Work required: Below are the records. Retype, exactly, the lines from the first through the line with "36: (235, 228, 0.43)", and leave out the pictures.

Input data:
┌──

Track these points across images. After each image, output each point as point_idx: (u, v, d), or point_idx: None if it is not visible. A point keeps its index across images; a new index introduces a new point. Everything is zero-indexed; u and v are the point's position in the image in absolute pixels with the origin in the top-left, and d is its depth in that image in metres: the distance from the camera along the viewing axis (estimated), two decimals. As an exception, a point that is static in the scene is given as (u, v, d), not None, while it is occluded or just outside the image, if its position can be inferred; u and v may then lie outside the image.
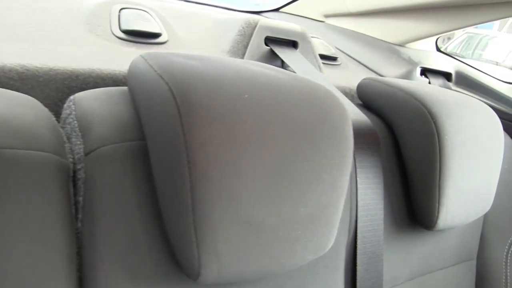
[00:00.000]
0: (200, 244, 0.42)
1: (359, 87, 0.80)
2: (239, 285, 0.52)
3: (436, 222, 0.68)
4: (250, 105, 0.44)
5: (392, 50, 1.19)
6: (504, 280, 0.93)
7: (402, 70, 1.13)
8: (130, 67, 0.53)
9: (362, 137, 0.67)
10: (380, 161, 0.68)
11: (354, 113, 0.71)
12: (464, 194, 0.70)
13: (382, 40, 1.20)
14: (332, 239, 0.52)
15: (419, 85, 0.75)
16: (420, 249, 0.77)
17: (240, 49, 0.83)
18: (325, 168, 0.48)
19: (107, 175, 0.46)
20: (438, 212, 0.68)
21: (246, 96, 0.44)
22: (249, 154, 0.42)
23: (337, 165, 0.49)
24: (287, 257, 0.48)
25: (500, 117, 1.04)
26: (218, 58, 0.52)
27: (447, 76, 1.15)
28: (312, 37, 1.03)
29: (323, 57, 1.01)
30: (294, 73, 0.54)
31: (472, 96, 1.07)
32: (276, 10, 1.39)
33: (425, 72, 1.13)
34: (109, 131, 0.48)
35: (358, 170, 0.65)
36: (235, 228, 0.43)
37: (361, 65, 1.16)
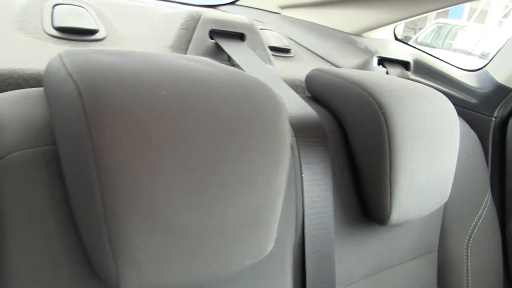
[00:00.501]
0: (116, 254, 0.38)
1: (308, 78, 0.77)
2: None
3: (389, 217, 0.65)
4: (168, 102, 0.40)
5: (349, 40, 1.16)
6: (465, 271, 0.91)
7: (358, 60, 1.10)
8: (46, 66, 0.49)
9: (307, 131, 0.64)
10: (328, 156, 0.65)
11: (300, 106, 0.68)
12: (418, 187, 0.67)
13: (338, 30, 1.17)
14: (270, 242, 0.49)
15: (369, 74, 0.72)
16: (376, 245, 0.75)
17: (183, 43, 0.79)
18: (258, 166, 0.45)
19: (17, 183, 0.42)
20: (391, 207, 0.65)
21: (164, 93, 0.41)
22: (167, 155, 0.39)
23: (271, 163, 0.46)
24: (219, 264, 0.44)
25: (458, 105, 1.02)
26: (145, 54, 0.48)
27: (405, 65, 1.13)
28: (263, 29, 1.00)
29: (275, 49, 0.98)
30: (227, 67, 0.51)
31: (430, 85, 1.05)
32: (232, 3, 1.36)
33: (382, 61, 1.10)
34: (20, 136, 0.44)
35: (303, 166, 0.61)
36: (155, 236, 0.39)
37: (317, 57, 1.13)
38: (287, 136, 0.48)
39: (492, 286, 0.98)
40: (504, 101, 0.98)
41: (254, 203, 0.45)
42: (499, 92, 0.98)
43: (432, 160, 0.69)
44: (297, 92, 0.75)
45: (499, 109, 0.99)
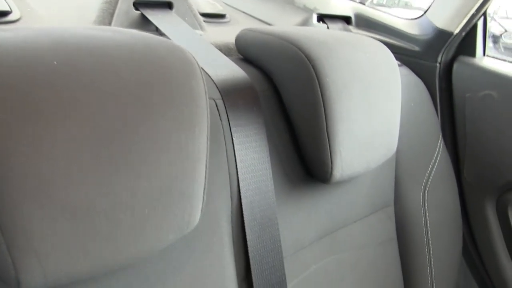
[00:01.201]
0: (10, 246, 0.34)
1: (237, 40, 0.73)
2: (86, 284, 0.44)
3: (331, 174, 0.63)
4: (59, 72, 0.36)
5: (287, 0, 1.12)
6: (423, 222, 0.90)
7: (297, 19, 1.07)
8: None
9: (236, 93, 0.60)
10: (260, 116, 0.61)
11: (229, 69, 0.64)
12: (360, 139, 0.65)
13: (274, -9, 1.13)
14: (196, 212, 0.45)
15: (298, 29, 0.69)
16: (325, 205, 0.72)
17: (107, 17, 0.75)
18: (169, 132, 0.41)
19: None
20: (332, 162, 0.62)
21: (55, 63, 0.36)
22: (58, 129, 0.35)
23: (185, 128, 0.42)
24: (137, 243, 0.41)
25: (402, 54, 1.00)
26: (43, 28, 0.43)
27: (346, 20, 1.11)
28: None
29: (208, 15, 0.93)
30: (139, 33, 0.46)
31: (373, 37, 1.02)
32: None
33: (323, 18, 1.07)
34: None
35: (233, 129, 0.58)
36: (53, 220, 0.35)
37: (254, 20, 1.09)
38: (202, 98, 0.44)
39: (451, 234, 0.97)
40: (446, 45, 0.96)
41: (170, 171, 0.41)
42: (440, 37, 0.96)
43: (372, 110, 0.66)
44: (231, 56, 0.71)
45: (442, 54, 0.97)
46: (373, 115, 0.67)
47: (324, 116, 0.60)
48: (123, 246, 0.40)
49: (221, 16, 0.98)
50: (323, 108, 0.60)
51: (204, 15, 0.90)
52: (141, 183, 0.39)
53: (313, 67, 0.59)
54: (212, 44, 0.73)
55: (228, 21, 0.98)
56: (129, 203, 0.39)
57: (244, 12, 1.11)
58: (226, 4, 1.11)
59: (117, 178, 0.38)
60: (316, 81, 0.59)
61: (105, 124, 0.37)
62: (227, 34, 0.86)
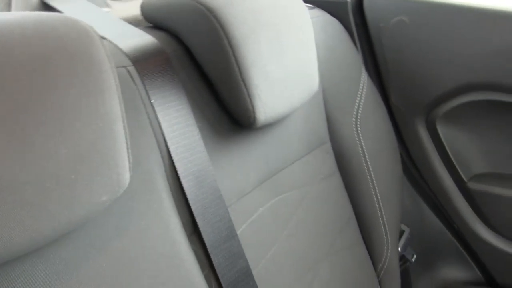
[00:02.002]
0: None
1: (142, 9, 0.74)
2: (30, 257, 0.46)
3: (255, 118, 0.65)
4: None
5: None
6: (361, 151, 0.95)
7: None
8: None
9: (146, 58, 0.61)
10: (174, 75, 0.63)
11: (136, 37, 0.65)
12: (277, 81, 0.67)
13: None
14: (124, 172, 0.47)
15: None
16: (260, 150, 0.75)
17: (4, 8, 0.74)
18: (79, 98, 0.42)
19: None
20: (253, 107, 0.65)
21: None
22: None
23: (92, 92, 0.44)
24: (71, 210, 0.42)
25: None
26: None
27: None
28: None
29: None
30: (27, 12, 0.47)
31: None
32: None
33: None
34: None
35: (150, 92, 0.59)
36: None
37: None
38: (105, 64, 0.45)
39: (389, 156, 1.03)
40: (352, -20, 0.99)
41: (87, 135, 0.43)
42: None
43: (285, 52, 0.69)
44: (140, 26, 0.72)
45: None
46: (287, 57, 0.69)
47: (235, 63, 0.62)
48: (58, 214, 0.41)
49: None
50: (233, 57, 0.62)
51: (111, -8, 0.90)
52: (61, 150, 0.41)
53: (215, 17, 0.61)
54: (120, 19, 0.74)
55: None
56: (53, 171, 0.40)
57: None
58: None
59: (35, 149, 0.39)
60: (221, 31, 0.61)
61: (8, 102, 0.38)
62: (135, 8, 0.87)
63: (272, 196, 0.77)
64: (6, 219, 0.38)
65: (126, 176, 0.48)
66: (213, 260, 0.63)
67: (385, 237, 0.99)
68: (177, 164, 0.60)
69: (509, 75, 0.88)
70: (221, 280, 0.64)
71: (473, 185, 1.04)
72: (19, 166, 0.38)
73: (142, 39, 0.65)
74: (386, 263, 1.00)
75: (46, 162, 0.40)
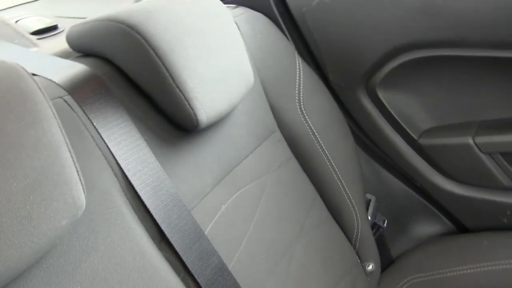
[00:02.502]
0: None
1: (68, 40, 0.75)
2: None
3: (197, 119, 0.67)
4: None
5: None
6: (310, 131, 0.98)
7: (127, 2, 1.09)
8: None
9: (81, 84, 0.63)
10: (111, 96, 0.65)
11: (67, 67, 0.67)
12: (211, 80, 0.70)
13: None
14: (79, 195, 0.49)
15: (122, 6, 0.72)
16: (211, 150, 0.77)
17: None
18: (19, 131, 0.44)
19: None
20: (193, 109, 0.67)
21: None
22: None
23: (33, 125, 0.45)
24: (34, 238, 0.44)
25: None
26: None
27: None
28: (21, 19, 0.96)
29: (39, 32, 0.94)
30: None
31: None
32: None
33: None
34: None
35: (91, 116, 0.61)
36: None
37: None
38: (38, 96, 0.47)
39: (339, 130, 1.07)
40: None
41: (35, 165, 0.44)
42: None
43: (213, 52, 0.71)
44: (71, 57, 0.73)
45: None
46: (216, 57, 0.72)
47: (167, 72, 0.64)
48: (21, 246, 0.43)
49: (53, 28, 0.98)
50: (163, 66, 0.64)
51: (35, 33, 0.91)
52: (11, 184, 0.42)
53: (138, 33, 0.63)
54: (50, 54, 0.75)
55: (62, 31, 0.99)
56: (7, 206, 0.42)
57: (76, 17, 1.12)
58: (57, 16, 1.11)
59: None
60: (146, 44, 0.63)
61: None
62: (63, 42, 0.88)
63: (233, 192, 0.79)
64: None
65: (82, 198, 0.49)
66: (186, 262, 0.65)
67: (352, 209, 1.02)
68: (131, 179, 0.62)
69: (430, 31, 0.92)
70: (198, 280, 0.66)
71: (424, 141, 1.09)
72: None
73: (74, 69, 0.66)
74: (359, 234, 1.03)
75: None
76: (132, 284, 0.57)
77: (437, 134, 1.09)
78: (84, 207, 0.50)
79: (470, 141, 1.03)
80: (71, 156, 0.49)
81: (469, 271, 1.02)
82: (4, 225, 0.42)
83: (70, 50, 0.79)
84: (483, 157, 1.04)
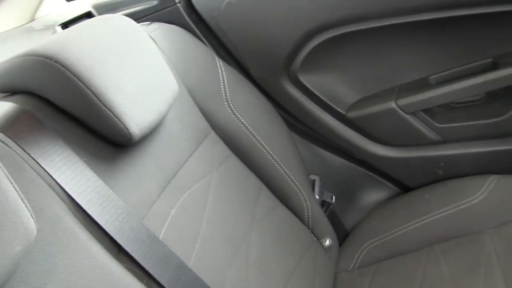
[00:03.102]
0: None
1: None
2: None
3: (130, 133, 0.70)
4: None
5: (27, 29, 1.16)
6: (243, 126, 1.01)
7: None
8: None
9: (12, 122, 0.65)
10: (44, 127, 0.66)
11: None
12: (136, 94, 0.72)
13: (12, 29, 1.16)
14: (28, 221, 0.50)
15: (39, 40, 0.75)
16: (151, 160, 0.79)
17: None
18: None
19: None
20: (124, 124, 0.69)
21: None
22: None
23: None
24: None
25: (148, 14, 1.10)
26: None
27: (88, 15, 1.16)
28: None
29: None
30: None
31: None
32: None
33: (67, 25, 1.12)
34: None
35: (27, 149, 0.62)
36: None
37: None
38: None
39: (271, 120, 1.11)
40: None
41: None
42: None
43: (133, 68, 0.74)
44: None
45: None
46: (137, 73, 0.75)
47: (92, 94, 0.67)
48: None
49: None
50: (87, 89, 0.66)
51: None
52: None
53: (57, 62, 0.65)
54: None
55: None
56: None
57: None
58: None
59: None
60: (67, 72, 0.65)
61: None
62: None
63: (179, 195, 0.82)
64: None
65: (31, 223, 0.51)
66: (146, 268, 0.68)
67: (298, 191, 1.07)
68: (78, 200, 0.64)
69: (335, 11, 0.99)
70: (161, 282, 0.68)
71: (352, 114, 1.16)
72: None
73: (2, 108, 0.67)
74: (310, 213, 1.08)
75: None
76: None
77: (362, 105, 1.16)
78: (35, 231, 0.52)
79: (393, 105, 1.11)
80: (13, 187, 0.51)
81: (417, 224, 1.09)
82: None
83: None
84: (408, 117, 1.11)
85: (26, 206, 0.51)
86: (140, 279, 0.66)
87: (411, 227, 1.09)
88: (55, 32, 1.10)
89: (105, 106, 0.68)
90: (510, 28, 1.01)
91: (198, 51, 1.06)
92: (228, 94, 1.02)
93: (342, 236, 1.23)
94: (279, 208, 1.03)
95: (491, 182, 1.06)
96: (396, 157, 1.20)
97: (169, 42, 1.01)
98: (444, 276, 0.95)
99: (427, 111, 1.11)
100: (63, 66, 0.65)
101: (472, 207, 1.05)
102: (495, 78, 1.01)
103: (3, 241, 0.47)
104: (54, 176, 0.64)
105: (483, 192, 1.05)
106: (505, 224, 0.99)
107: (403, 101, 1.10)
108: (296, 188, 1.06)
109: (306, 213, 1.08)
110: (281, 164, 1.05)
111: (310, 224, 1.08)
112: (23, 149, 0.63)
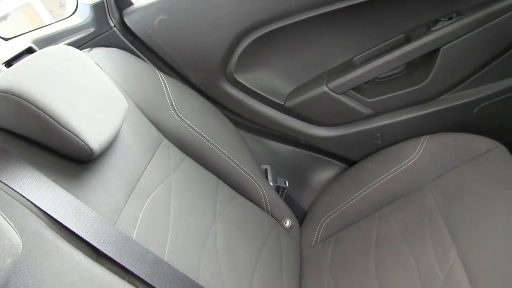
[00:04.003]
0: None
1: None
2: None
3: (91, 148, 0.76)
4: None
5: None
6: (194, 132, 1.09)
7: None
8: None
9: None
10: (11, 155, 0.72)
11: None
12: (90, 113, 0.78)
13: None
14: (13, 236, 0.55)
15: None
16: (113, 171, 0.85)
17: None
18: None
19: None
20: (84, 141, 0.75)
21: None
22: None
23: None
24: None
25: (88, 41, 1.16)
26: None
27: (30, 51, 1.21)
28: None
29: None
30: None
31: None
32: None
33: (11, 64, 1.16)
34: None
35: (5, 178, 0.69)
36: None
37: None
38: None
39: (217, 123, 1.20)
40: (107, 11, 1.14)
41: None
42: (97, 9, 1.14)
43: (83, 90, 0.80)
44: None
45: (111, 19, 1.16)
46: (88, 95, 0.81)
47: (50, 118, 0.72)
48: None
49: None
50: (45, 115, 0.72)
51: None
52: None
53: (13, 94, 0.70)
54: None
55: None
56: None
57: None
58: None
59: None
60: (23, 101, 0.70)
61: None
62: None
63: (144, 199, 0.89)
64: None
65: (16, 238, 0.56)
66: (126, 266, 0.74)
67: (253, 181, 1.15)
68: (53, 215, 0.70)
69: (259, 12, 1.09)
70: (141, 276, 0.75)
71: (289, 103, 1.26)
72: None
73: None
74: (267, 199, 1.17)
75: None
76: None
77: (298, 93, 1.27)
78: (21, 245, 0.57)
79: (325, 88, 1.21)
80: None
81: (365, 192, 1.19)
82: None
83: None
84: (340, 97, 1.22)
85: (8, 223, 0.57)
86: (121, 277, 0.72)
87: (360, 196, 1.19)
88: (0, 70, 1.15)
89: (64, 128, 0.74)
90: (412, 5, 1.13)
91: (140, 68, 1.13)
92: (174, 103, 1.09)
93: (301, 216, 1.33)
94: (237, 199, 1.11)
95: (424, 142, 1.18)
96: (337, 136, 1.31)
97: (111, 64, 1.07)
98: (396, 232, 1.06)
99: (356, 89, 1.22)
100: (20, 97, 0.71)
101: (410, 167, 1.16)
102: (409, 50, 1.14)
103: None
104: (27, 197, 0.69)
105: (417, 152, 1.17)
106: (440, 177, 1.11)
107: (333, 84, 1.21)
108: (250, 178, 1.15)
109: (263, 200, 1.16)
110: (233, 159, 1.13)
111: (269, 209, 1.17)
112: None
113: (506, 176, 1.02)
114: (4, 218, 0.57)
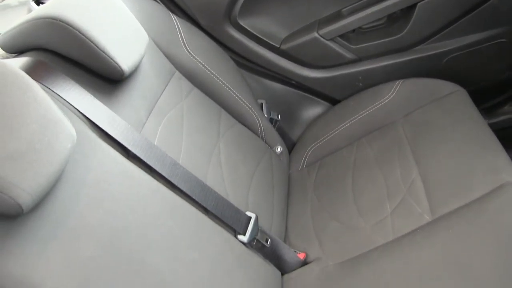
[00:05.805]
0: None
1: (2, 45, 0.96)
2: None
3: (122, 69, 0.91)
4: None
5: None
6: (201, 65, 1.25)
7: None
8: None
9: (34, 70, 0.86)
10: (58, 72, 0.87)
11: (15, 63, 0.90)
12: (120, 40, 0.94)
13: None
14: (70, 126, 0.71)
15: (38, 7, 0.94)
16: (138, 90, 1.02)
17: None
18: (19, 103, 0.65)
19: None
20: (117, 63, 0.90)
21: None
22: None
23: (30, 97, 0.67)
24: (55, 158, 0.66)
25: None
26: None
27: None
28: None
29: None
30: None
31: None
32: None
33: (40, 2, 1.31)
34: None
35: (51, 86, 0.84)
36: None
37: None
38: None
39: (222, 60, 1.37)
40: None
41: (37, 115, 0.65)
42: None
43: (115, 23, 0.96)
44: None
45: None
46: (119, 26, 0.96)
47: (91, 42, 0.87)
48: (54, 163, 0.65)
49: None
50: (87, 40, 0.87)
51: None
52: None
53: (64, 22, 0.85)
54: None
55: None
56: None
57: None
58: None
59: None
60: (71, 28, 0.86)
61: None
62: None
63: (162, 117, 1.06)
64: None
65: (71, 128, 0.72)
66: (150, 165, 0.92)
67: (251, 111, 1.33)
68: (91, 118, 0.86)
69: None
70: (163, 174, 0.93)
71: (284, 46, 1.44)
72: None
73: (21, 62, 0.88)
74: (262, 128, 1.35)
75: None
76: (118, 184, 0.82)
77: (292, 38, 1.45)
78: (75, 134, 0.74)
79: (316, 34, 1.39)
80: (56, 107, 0.73)
81: (347, 125, 1.39)
82: (38, 152, 0.64)
83: (5, 54, 1.01)
84: (329, 43, 1.40)
85: (65, 117, 0.72)
86: (147, 172, 0.91)
87: (342, 128, 1.39)
88: (30, 7, 1.30)
89: (102, 51, 0.90)
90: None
91: (155, 9, 1.28)
92: (185, 41, 1.26)
93: (291, 146, 1.53)
94: (237, 126, 1.29)
95: (398, 85, 1.37)
96: (324, 77, 1.50)
97: (131, 4, 1.23)
98: (370, 158, 1.25)
99: (343, 36, 1.41)
100: (67, 24, 0.86)
101: (385, 105, 1.36)
102: (391, 4, 1.31)
103: (59, 139, 0.68)
104: (71, 103, 0.86)
105: (392, 93, 1.36)
106: (410, 113, 1.30)
107: (323, 31, 1.39)
108: (248, 109, 1.33)
109: (259, 128, 1.35)
110: (234, 91, 1.31)
111: (263, 136, 1.36)
112: (46, 86, 0.85)
113: (463, 113, 1.21)
114: (61, 113, 0.71)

└──

Exercise solution:
Track these points across images. After each image, output each point as point_idx: (u, v, d), or point_idx: None if it is not visible. A point keeps its index across images; a new index introduces a new point. Everything is zero-indexed; u and v are the point's position in the image in absolute pixels with the origin in the top-left, and d is its depth in that image in metres: the distance from the camera along the viewing axis (estimated), two decimals. As an exception, a point that is static in the scene is given as (u, v, d), not None, while it is occluded or just outside the image, if its position can be inferred; u and v may then lie outside the image.
[00:00.000]
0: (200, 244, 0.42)
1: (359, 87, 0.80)
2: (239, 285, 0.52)
3: (436, 222, 0.68)
4: (250, 105, 0.44)
5: (392, 50, 1.19)
6: (504, 280, 0.93)
7: (402, 70, 1.13)
8: (130, 67, 0.53)
9: (362, 137, 0.67)
10: (380, 161, 0.68)
11: (354, 113, 0.71)
12: (464, 194, 0.70)
13: (382, 40, 1.20)
14: (332, 239, 0.52)
15: (419, 85, 0.75)
16: (420, 249, 0.77)
17: (240, 49, 0.83)
18: (325, 168, 0.48)
19: (107, 175, 0.46)
20: (438, 212, 0.68)
21: (246, 96, 0.44)
22: (249, 154, 0.42)
23: (337, 165, 0.49)
24: (287, 257, 0.48)
25: (500, 117, 1.04)
26: (218, 58, 0.52)
27: (447, 76, 1.15)
28: (312, 37, 1.03)
29: (323, 57, 1.01)
30: (294, 73, 0.54)
31: (472, 96, 1.07)
32: (276, 10, 1.39)
33: (425, 72, 1.13)
34: (109, 131, 0.48)
35: (358, 170, 0.65)
36: (235, 228, 0.43)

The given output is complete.